Au Québec comme ailleurs dans le monde, le showbiz est d'abord et avant tout une question d'image. À la télé, à la radio, dans les journaux ou encore dans les revues à potins, on accorde de l'importance aux vedettes. Celles que le public reconnait facilement. Le hic, c'est que les auteurs sont aux antipodes de ces artistes. À preuve, je vous mets au défi de mettre la main sur un gaminet à l'effigie Marie Laberge, sur un foulard de Victor Lévy-Beaulieu ou sur un bumper sticker de Rafaële Germain.

Pour eux, difficile de rivaliser avec un acteur en vogue, un chanteur qui profite allègrement de la convergence ou un humoriste qui vend des dizaines et des dizaines de milliers de billets de spectacle. Le marché québécois de l'édition étant ce qu'il est, un livre qui franchit le cap des 5 000 exemplaires vendus est considéré comme un best-seller. Pas très «winner», me direz-vous.

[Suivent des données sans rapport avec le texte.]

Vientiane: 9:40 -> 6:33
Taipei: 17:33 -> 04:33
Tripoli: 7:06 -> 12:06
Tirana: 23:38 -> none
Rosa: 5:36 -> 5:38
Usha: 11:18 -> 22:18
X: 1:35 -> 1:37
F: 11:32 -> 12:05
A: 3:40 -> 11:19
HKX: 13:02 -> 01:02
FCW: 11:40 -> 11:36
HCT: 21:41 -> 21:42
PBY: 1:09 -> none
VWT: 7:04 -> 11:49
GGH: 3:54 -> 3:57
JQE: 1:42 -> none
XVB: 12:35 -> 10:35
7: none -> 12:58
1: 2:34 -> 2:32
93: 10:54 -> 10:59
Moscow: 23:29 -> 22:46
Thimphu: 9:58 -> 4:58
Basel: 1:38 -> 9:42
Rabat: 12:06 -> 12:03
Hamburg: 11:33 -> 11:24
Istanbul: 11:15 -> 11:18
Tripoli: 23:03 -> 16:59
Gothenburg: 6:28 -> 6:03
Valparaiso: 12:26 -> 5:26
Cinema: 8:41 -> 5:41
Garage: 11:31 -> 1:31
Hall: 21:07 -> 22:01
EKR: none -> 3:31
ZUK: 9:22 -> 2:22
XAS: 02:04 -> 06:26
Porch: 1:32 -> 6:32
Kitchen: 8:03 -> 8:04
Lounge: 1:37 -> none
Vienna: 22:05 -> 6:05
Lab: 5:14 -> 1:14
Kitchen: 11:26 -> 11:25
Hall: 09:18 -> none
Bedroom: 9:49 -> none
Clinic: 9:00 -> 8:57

Pourtant, les auteurs sont aussi de ceux qui contribuent positivement à maintenir le sentiment d'appartenance de tous et chacun à la société québécoise. Par leurs recherches et leur imagination, ils permettent aux nouvelles générations d'en savoir un peu plus sur ceux et celles qui les ont précédés. Ils sont les chevaliers de l'histoire, de notre mémoire collective.

Au même titre que les rois de la musique pop, que les joueurs de hockey, que les humoristes ou que les incontournables du grand écran, ils méritent qu'on prenne le temps de leur dire merci.

Au cours des prochains jours, nombreux seront les passionnés de lecture qui se rendront au SILQ afin de rencontrer leur auteur préféré. Le temps d'une dédicace, d'un regard ou de quelques mots, ils auront l'impression que ce dernier est là uniquement pour eux. Comme un ami. Et si le principal intéressé va jusqu'à s'informer du nom de son interlocuteur afin de personnaliser la note, c'est l'apothéose.

Si ce n'est pas pour l'argent, pourquoi les auteurs font-ils tout ça? La passion. Vous en doutez? Posez-leur la question. Ils prendront tout le temps qu'il faut pour vous le confirmer.